Phase-sensitive interferometry in optical coherence tomography

Optical coherence tomography (OCT) is a noninvasive imaging technique which provides microscopic tomographic sectioning of biological samples. This contribution presents a new spectral OCT technique, which allows to detect the phase of detected signal and thereby to remove the useless low- frequency terms from the registered signal. The basic principle is shown and experimental measurement sin vitro and in vivo are presented.

Autocorrelation free spectral OCT techniques in eye imaging

Two improved spectral Optical Coherence Tomography (OCT)techniques: a differential and complex methods are compared with classical spectral OCT. Both methods enable to eliminate parasitical terms. Additionally the complex spectral OCT doubles the useful depth range. Opthalmic applications of above-mentioned techniques are presented.

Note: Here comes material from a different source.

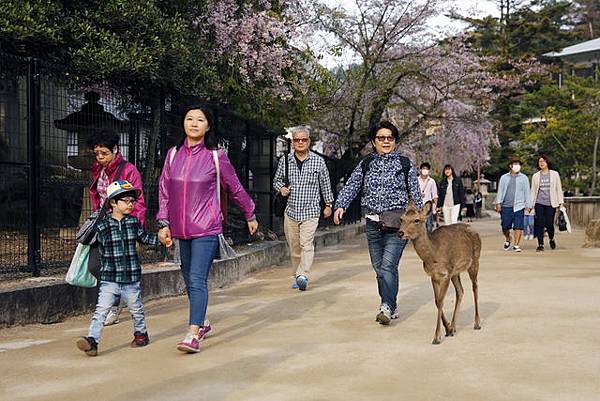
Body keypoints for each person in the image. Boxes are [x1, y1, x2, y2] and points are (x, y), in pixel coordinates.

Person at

Spectroscopic analysis of substances by frequency domain optical coherence tomography

During the last years Optical Coherence Tomography could proof its value as a precise and non-invasive tool for providing morphologic information about biological tissue. Nevertheless there is also a demand for obtaining functional tissue parameters like for instance oxygen saturation of blood. Such information can be accessed by spectroscopic tissue analysis. It is shown how Fourier Domain Optical Coherence Tomography (FDOCT) can serve as a tool for the assessment of spectroscopic object properties. In order to show the feasibility of this method, absorption measurements of a RG830 filter glass plate and of a dye in a glass cuvette are presented.

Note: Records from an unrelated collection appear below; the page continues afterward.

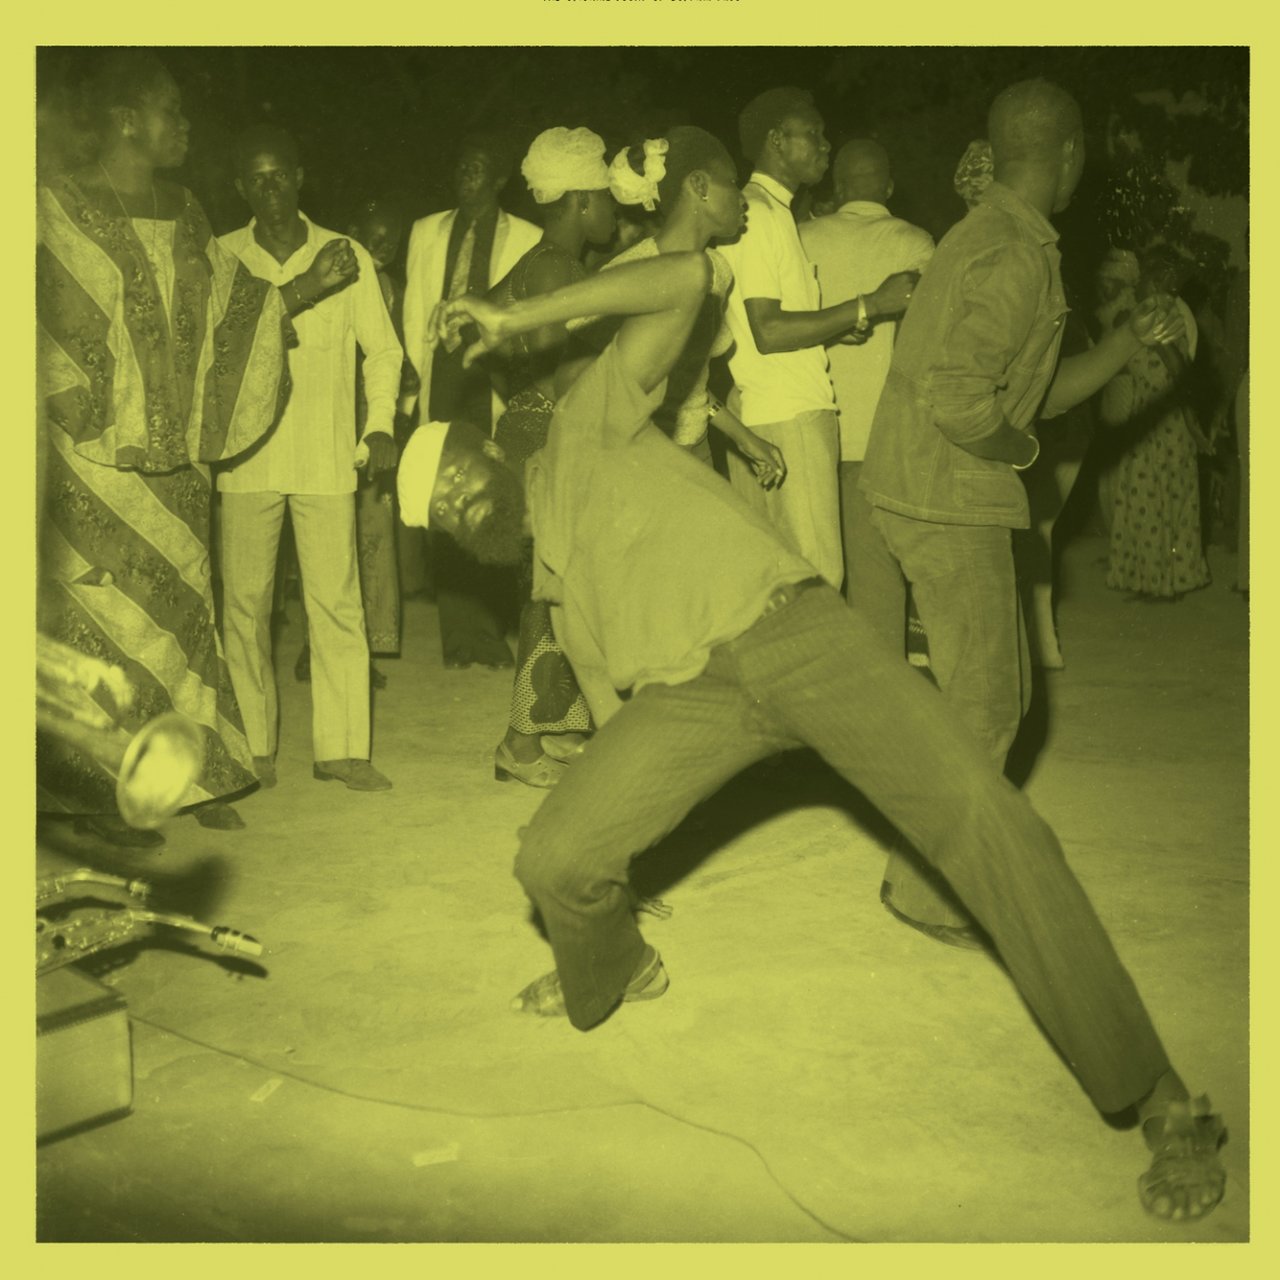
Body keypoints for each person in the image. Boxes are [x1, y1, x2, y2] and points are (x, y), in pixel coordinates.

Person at [401, 247, 1227, 1225]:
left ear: (490, 448)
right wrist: (609, 821)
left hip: (793, 632)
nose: (457, 505)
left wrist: (511, 319)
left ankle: (1163, 1099)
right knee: (552, 856)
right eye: (441, 515)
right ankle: (618, 966)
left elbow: (688, 279)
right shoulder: (553, 582)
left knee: (982, 815)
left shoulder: (584, 425)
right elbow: (607, 707)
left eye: (454, 476)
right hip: (691, 700)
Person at [852, 80, 1189, 943]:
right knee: (991, 704)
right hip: (948, 495)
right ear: (1069, 153)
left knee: (998, 691)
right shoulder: (1015, 254)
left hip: (916, 483)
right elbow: (963, 401)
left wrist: (1127, 342)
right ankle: (926, 891)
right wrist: (1024, 456)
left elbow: (1033, 392)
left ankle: (918, 867)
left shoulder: (990, 233)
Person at [36, 50, 351, 845]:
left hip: (178, 463)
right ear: (126, 119)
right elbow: (46, 319)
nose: (184, 124)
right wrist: (91, 411)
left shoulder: (185, 210)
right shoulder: (58, 204)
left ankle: (195, 771)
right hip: (93, 463)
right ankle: (101, 793)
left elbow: (234, 316)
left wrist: (305, 290)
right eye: (169, 110)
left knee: (183, 621)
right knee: (101, 625)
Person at [218, 125, 401, 792]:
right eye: (257, 178)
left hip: (326, 456)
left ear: (300, 177)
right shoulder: (222, 256)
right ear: (242, 188)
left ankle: (343, 751)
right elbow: (220, 349)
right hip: (245, 460)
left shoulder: (347, 254)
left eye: (281, 174)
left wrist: (379, 425)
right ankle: (253, 746)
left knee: (337, 603)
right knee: (245, 607)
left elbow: (383, 350)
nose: (271, 188)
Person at [717, 87, 917, 587]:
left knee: (780, 584)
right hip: (789, 413)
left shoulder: (772, 212)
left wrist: (832, 330)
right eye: (813, 134)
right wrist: (870, 304)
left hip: (771, 409)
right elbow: (768, 330)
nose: (826, 146)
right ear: (776, 141)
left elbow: (762, 328)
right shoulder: (761, 214)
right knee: (818, 581)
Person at [485, 126, 617, 787]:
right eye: (606, 196)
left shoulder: (538, 261)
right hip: (549, 440)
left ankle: (553, 724)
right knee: (551, 588)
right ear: (583, 200)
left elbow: (485, 334)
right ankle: (520, 744)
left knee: (561, 588)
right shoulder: (558, 269)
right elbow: (563, 373)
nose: (613, 209)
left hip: (528, 431)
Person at [402, 132, 541, 670]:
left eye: (478, 168)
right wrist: (411, 391)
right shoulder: (426, 230)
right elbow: (414, 310)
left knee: (493, 492)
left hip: (492, 381)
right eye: (461, 167)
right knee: (448, 501)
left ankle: (494, 630)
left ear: (500, 179)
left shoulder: (527, 236)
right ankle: (460, 638)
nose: (466, 176)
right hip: (441, 380)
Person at [605, 126, 785, 484]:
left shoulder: (717, 271)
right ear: (699, 185)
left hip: (697, 450)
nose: (743, 198)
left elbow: (690, 386)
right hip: (640, 462)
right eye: (732, 182)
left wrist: (743, 436)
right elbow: (583, 383)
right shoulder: (630, 273)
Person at [798, 139, 934, 603]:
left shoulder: (802, 239)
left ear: (837, 188)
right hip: (883, 435)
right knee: (877, 580)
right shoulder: (915, 242)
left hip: (811, 430)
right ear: (889, 187)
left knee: (816, 575)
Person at [295, 196, 414, 690]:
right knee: (326, 542)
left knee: (371, 536)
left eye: (392, 240)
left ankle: (358, 649)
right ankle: (315, 646)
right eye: (373, 236)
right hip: (329, 424)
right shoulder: (330, 277)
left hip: (374, 427)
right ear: (352, 233)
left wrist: (391, 420)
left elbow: (397, 359)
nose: (382, 247)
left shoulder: (392, 289)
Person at [1095, 246, 1211, 601]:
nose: (1137, 283)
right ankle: (1159, 578)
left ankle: (1160, 579)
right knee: (1158, 496)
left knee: (1152, 496)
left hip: (1163, 419)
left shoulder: (1160, 311)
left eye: (1145, 276)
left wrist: (1192, 421)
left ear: (1158, 279)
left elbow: (1177, 368)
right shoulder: (1150, 311)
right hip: (1152, 414)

Depth-resolved spectroscopy by frequency-domain optical coherence tomography

A new spectroscopic OCT technique is introduced, spectroscopic frequency-domain OCT, and its application to measure depth resolved spectral absorption is described. The crucial parameters of this method like transversal, depth, and spectral resolution and their relations are discussed. As preliminary test of the feasibility of this method, a simple absorbing object, in the present case an IR filter glass plate is investigated. Since the filter attenuates shorter wavelengths stronger than longer ones, one expects a shift of the spectral weight to the IR domain, which is absent in the case of a non-absorbing object like a BK7 glass plate. This effect is demonstrated by the measurement. The results are then compared to theoretical calculations based on the well known characteristics of the filter glass plate.

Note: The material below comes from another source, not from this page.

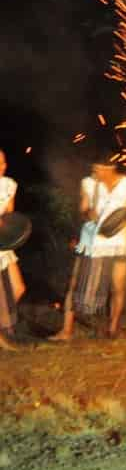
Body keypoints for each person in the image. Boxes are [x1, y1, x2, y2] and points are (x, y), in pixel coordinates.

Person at [50, 159, 126, 341]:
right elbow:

Spectral OCT techniques in eye imaging

This contribution presents examples of images of eye in vitro obtained by spectral optical tomography (OCT). Particular interest was focused on obtaining clear images of the corneo-scleral angle and images of fundus which are both essential for diagnosing and planning of a treatment of glaucoma.

Bessel beam OCM for analysis of global ischemia in mouse brain

We present the in-vivo imaging of the global mouse brain ischemia using Bessel beam optical coherence microscopy. This method allows to monitor changes in brain structure with extra control of blood flow during the process of artery occlusion. The results show the capability and sensitivity of OCM system with Bessel beam to analyze brain plasticity after severe injury within a period of 8 days.

Ultrahigh-sensitivity imaging of the eye by spectral optical coherence tomography

We present theoretical analysis of the sensitivity and signal to noise ratio of spectral of OCT. It will be experimentally demonstrated that Spectral OCT is able to reproduce one line of the tomogram within time shorter than 0.1 ms. This technique has potential to produce images in very demanding conditions like tomograms of the fundus in the cataractous eye.